Nützliche Informationen und Hilfestellung bei dem Verfassen einer Bewerbung im sozialen Bereich


Insbesondere im sozialen Bereich ist der Bedarf an Personal in den letzten Jahren massiv gestiegen. Vor allem qualifizierte Arbeitskräfte werden benötigt, die das notwendige Fachwissen mitbringen, um zu fordern und zu fördern. Eine Bewerbung im sozialen Bereich sollte gerade deswegen möglichst individuell gestaltet werden, um sich von der Masse der Mitbewerber abzuheben.

Was soll in das Anschreiben bei einer Bewerbung im sozialen Bereich?
Wie bei allen Bewerbungen sollte auch eine Bewerbung im sozialen Bereich grammatikalisch und orthografisch einwandfrei sein. Zudem ist das Anschreiben die erste Kontaktaufnahme mit Ihrer künftigen Arbeitsstelle. Versuchen Sie also, sich möglichst direkt auf die anfallenden Tätigkeiten zu beziehen.
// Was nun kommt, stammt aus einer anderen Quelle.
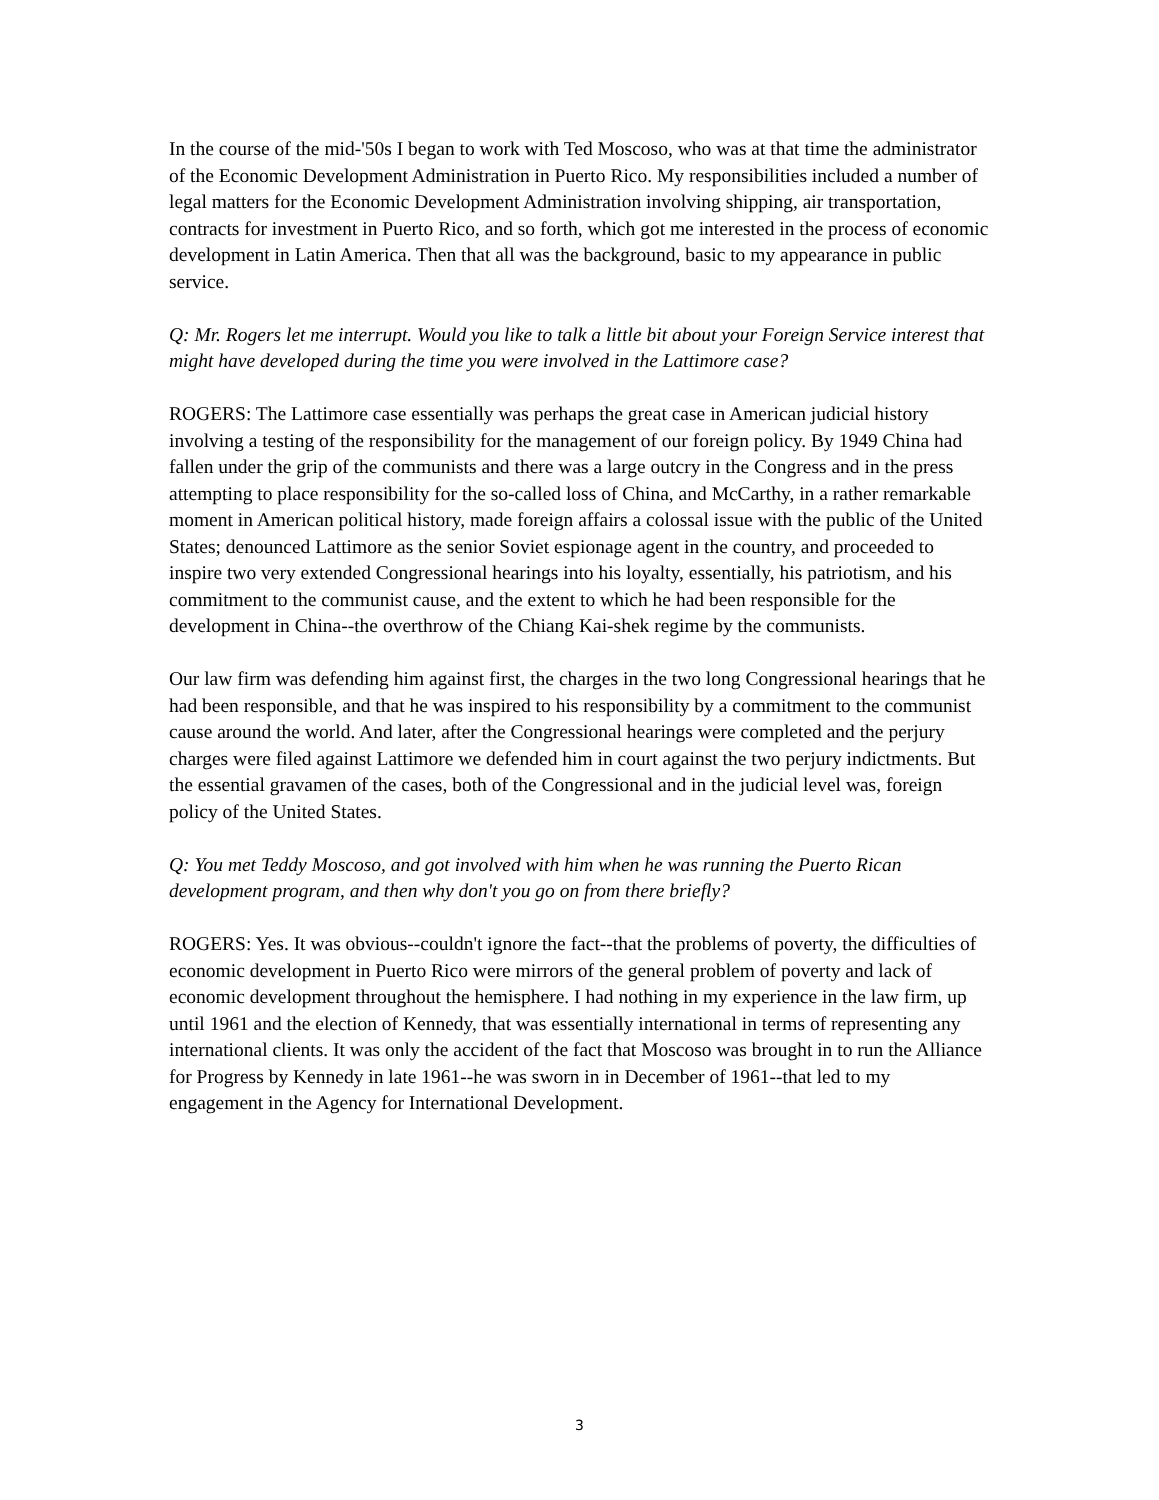In the course of the mid-'50s I began to work with Ted Moscoso, who was at that time the administrator of the Economic Development Administration in Puerto Rico. My responsibilities included a number of legal matters for the Economic Development Administration involving shipping, air transportation, contracts for investment in Puerto Rico, and so forth, which got me interested in the process of economic development in Latin America. Then that all was the background, basic to my appearance in public service.
Q: Mr. Rogers let me interrupt. Would you like to talk a little bit about your Foreign Service interest that might have developed during the time you were involved in the Lattimore case?
ROGERS: The Lattimore case essentially was perhaps the great case in American judicial history involving a testing of the responsibility for the management of our foreign policy. By 1949 China had fallen under the grip of the communists and there was a large outcry in the Congress and in the press attempting to place responsibility for the so-called loss of China, and McCarthy, in a rather remarkable moment in American political history, made foreign affairs a colossal issue with the public of the United States; denounced Lattimore as the senior Soviet espionage agent in the country, and proceeded to inspire two very extended Congressional hearings into his loyalty, essentially, his patriotism, and his commitment to the communist cause, and the extent to which he had been responsible for the development in China--the overthrow of the Chiang Kai-shek regime by the communists.
Our law firm was defending him against first, the charges in the two long Congressional hearings that he had been responsible, and that he was inspired to his responsibility by a commitment to the communist cause around the world. And later, after the Congressional hearings were completed and the perjury charges were filed against Lattimore we defended him in court against the two perjury indictments. But the essential gravamen of the cases, both of the Congressional and in the judicial level was, foreign policy of the United States.
Q: You met Teddy Moscoso, and got involved with him when he was running the Puerto Rican development program, and then why don't you go on from there briefly?
ROGERS: Yes. It was obvious--couldn't ignore the fact--that the problems of poverty, the difficulties of economic development in Puerto Rico were mirrors of the general problem of poverty and lack of economic development throughout the hemisphere. I had nothing in my experience in the law firm, up until 1961 and the election of Kennedy, that was essentially international in terms of representing any international clients. It was only the accident of the fact that Moscoso was brought in to run the Alliance for Progress by Kennedy in late 1961--he was sworn in in December of 1961--that led to my engagement in the Agency for International Development.
3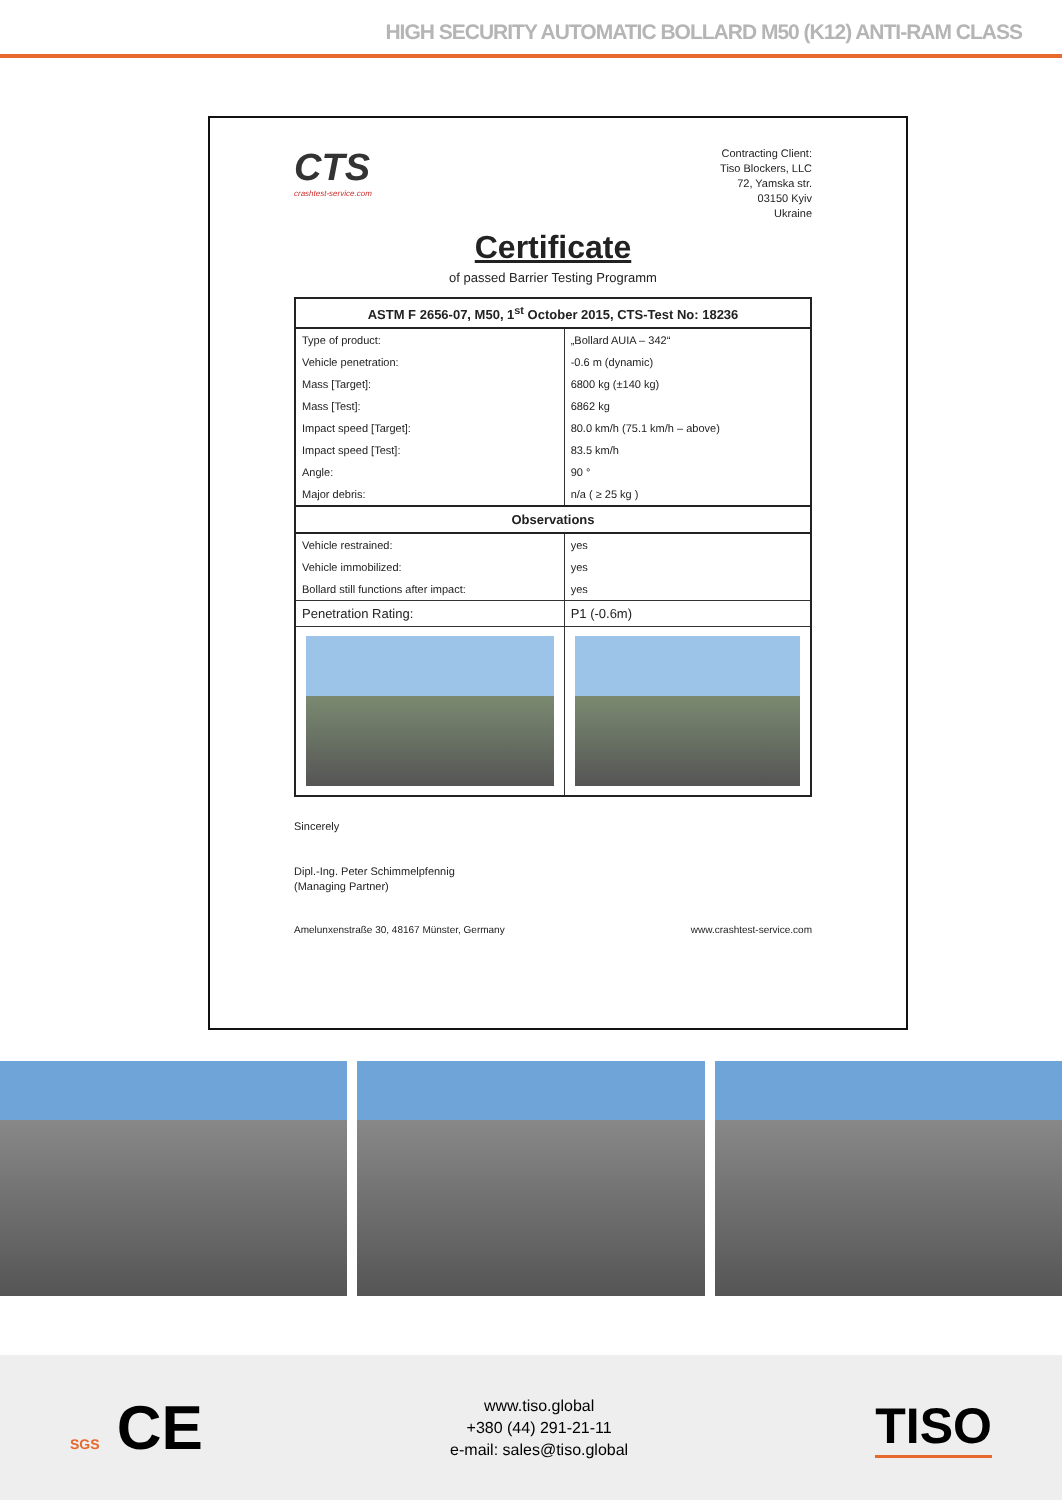HIGH SECURITY AUTOMATIC BOLLARD M50 (K12) ANTI-RAM CLASS
CTS
crashtest-service.com
Contracting Client:
Tiso Blockers, LLC
72, Yamska str.
03150 Kyiv
Ukraine
Certificate
of passed Barrier Testing Programm
| ASTM F 2656-07, M50, 1<sup>st</sup> October 2015, CTS-Test No: 18236 | |
| --- | --- |
| Type of product: | „Bollard AUIA – 342“ |
| Vehicle penetration: | -0.6 m (dynamic) |
| Mass [Target]: | 6800 kg (±140 kg) |
| Mass [Test]: | 6862 kg |
| Impact speed [Target]: | 80.0 km/h (75.1 km/h – above) |
| Impact speed [Test]: | 83.5 km/h |
| Angle: | 90 ° |
| Major debris: | n/a ( ≥ 25 kg ) |
| Observations | |
| Vehicle restrained: | yes |
| Vehicle immobilized: | yes |
| Bollard still functions after impact: | yes |
| Penetration Rating: | P1 (-0.6m) |
Sincerely
Dipl.-Ing. Peter Schimmelpfennig
(Managing Partner)
Amelunxenstraße 30, 48167 Münster, Germany www.crashtest-service.com
SGS CE
www.tiso.global
+380 (44) 291-21-11
e-mail: sales@tiso.global
TISO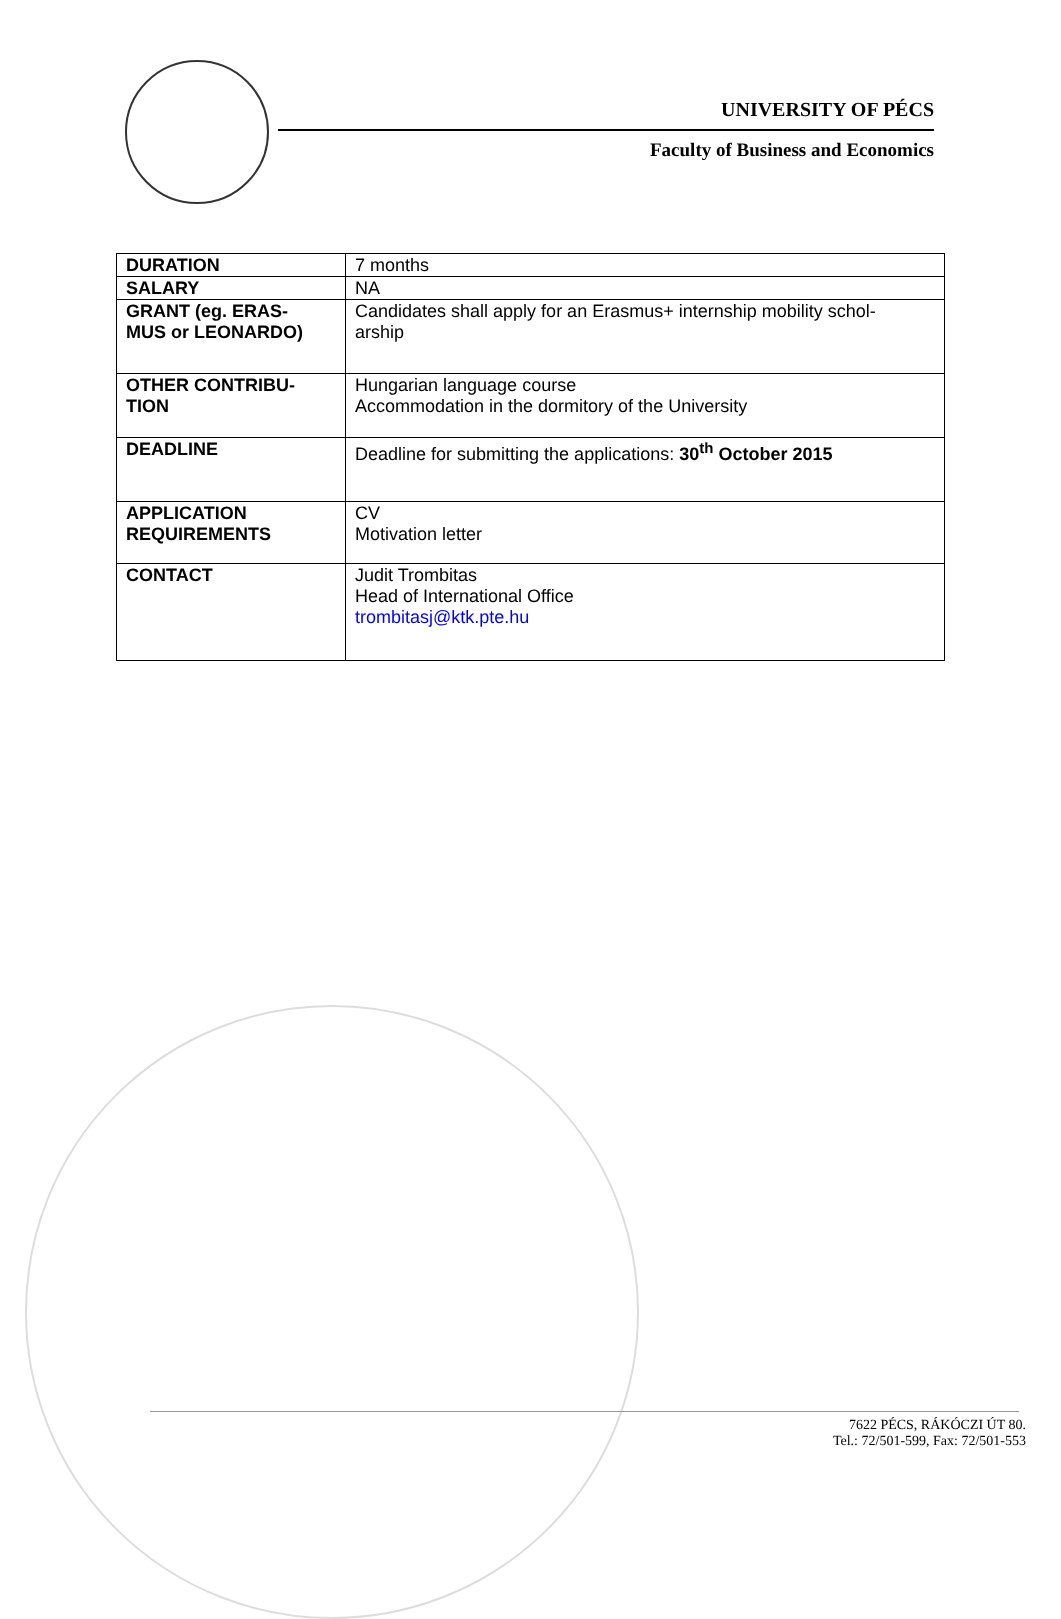UNIVERSITY OF PÉCS
Faculty of Business and Economics
| DURATION | 7 months |
| SALARY | NA |
| GRANT (eg. ERAS- MUS or LEONARDO) | Candidates shall apply for an Erasmus+ internship mobility schol- arship |
| OTHER CONTRIBU- TION | Hungarian language course Accommodation in the dormitory of the University |
| DEADLINE | Deadline for submitting the applications: 30<sup>th</sup> October 2015 |
| APPLICATION REQUIREMENTS | CV Motivation letter |
| CONTACT | Judit Trombitas Head of International Office trombitasj@ktk.pte.hu |
7622 PÉCS, RÁKÓCZI ÚT 80.
Tel.: 72/501-599, Fax: 72/501-553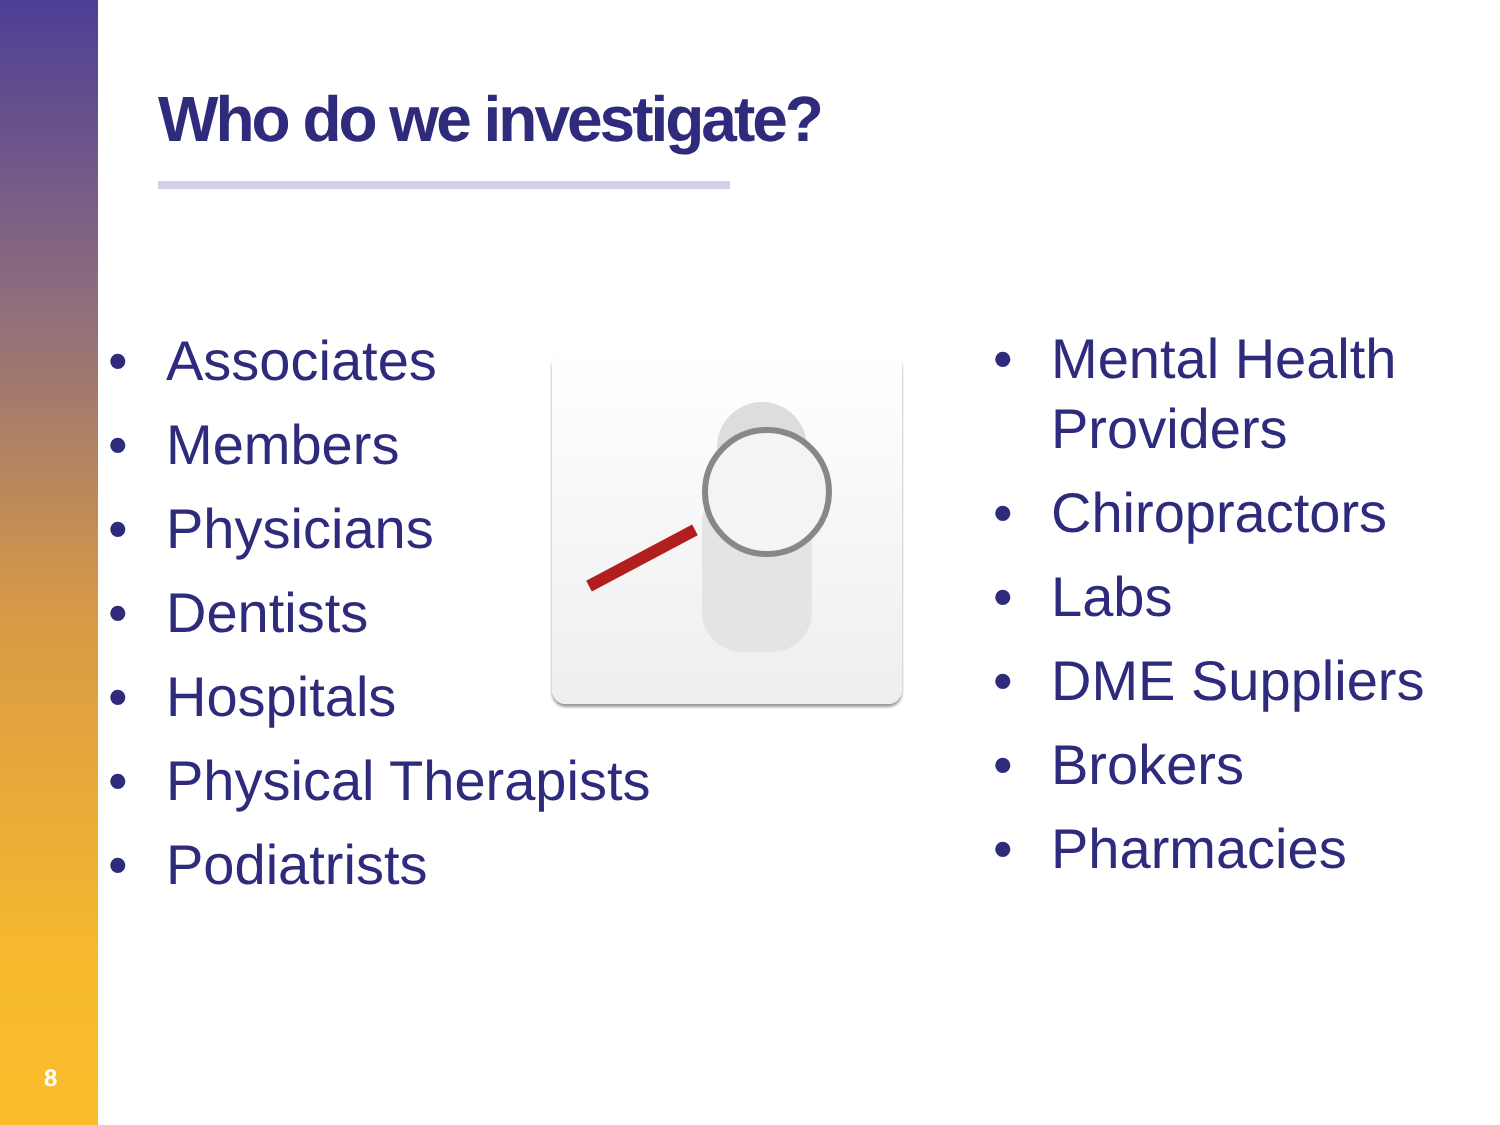8
Who do we investigate?
• Associates
• Members
• Physicians
• Dentists
• Hospitals
• Physical Therapists
• Podiatrists
• Mental Health Providers
• Chiropractors
• Labs
• DME Suppliers
• Brokers
• Pharmacies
Als Beispiel für eine Bewerbung als Erzieher in einer Kindertagesstäte: „Die anfallenden Tätigkeiten in diesem Bereich, wie zum Beispiel die Schulung von Grob- und Feinmotorik oder auch die sprachliche Förderung, haben mir in meiner Ausbildungszeit sehr viel Freude bereitet“. Anstatt: „Die Arbeit mit Kindern macht mir Spaß“. Der Arbeitgeber soll merken, dass Sie qualifiziert und motiviert sind, er möchte keine Phrasen hören. Drücken Sie sich also klar und deutlich aus, vermeiden Sie Formulierungen im Konjunktiv, da diese schnell den Eindruck erwecken, Sie seien unsicher. Ebenso sollten Sie sich bereits im Vorfeld informieren, welche Aufgaben in diesem Unternehmen in ihren Tätigkeitsbereich fallen. Erwähnen Sie gleichzeitig ehrenamtliche Tätigkeiten und soziales Engagement, ohne zu bescheiden zu sein, aber auch ohne etwas zu erfinden.

Was ist bei einer Bewerbung im sozialen Bereich außerdem zu beachten?
Neben den oben genannten Punkten sind vor allem wichtig, dass Sie niemals polizeilich in Erscheinung getreten sind. Oft wird aber, um sich hinsichtlich dieses Punktes abzusichern, nach einem Zeugnis gefragt. Die Bewerbung sollte zudem ein Führungszeugnis ihres alten Arbeitgebers enthalten, aber auch Nachweise über Praktika sowie ehrenamtliche Tätigkeiten, die Sie ausführen. Aufenthalte in psychologischen oder psychiatrischen Anstalten gehören ebenfalls nicht in den Lebenslauf, diese sind irrelevant und besitzen keinerlei Wert für Ihren Arbeitgeber (sofern sie die Krankheit nicht in ihrer täglichen Arbeit einschränkt oder Dritte gefährdet). Eine Bewerbung im sozialen Bereich unterscheidet sich also unwesentlich von der in einer anderen Branche. Zusatzpunkte können durch soziales Engagement gesammelt werden, ebenso wie durch präzises Fachwissen bezüglich des Unternehmens und der dort anfallenden Arbeiten in Ihrem Tätigkeitsbereich.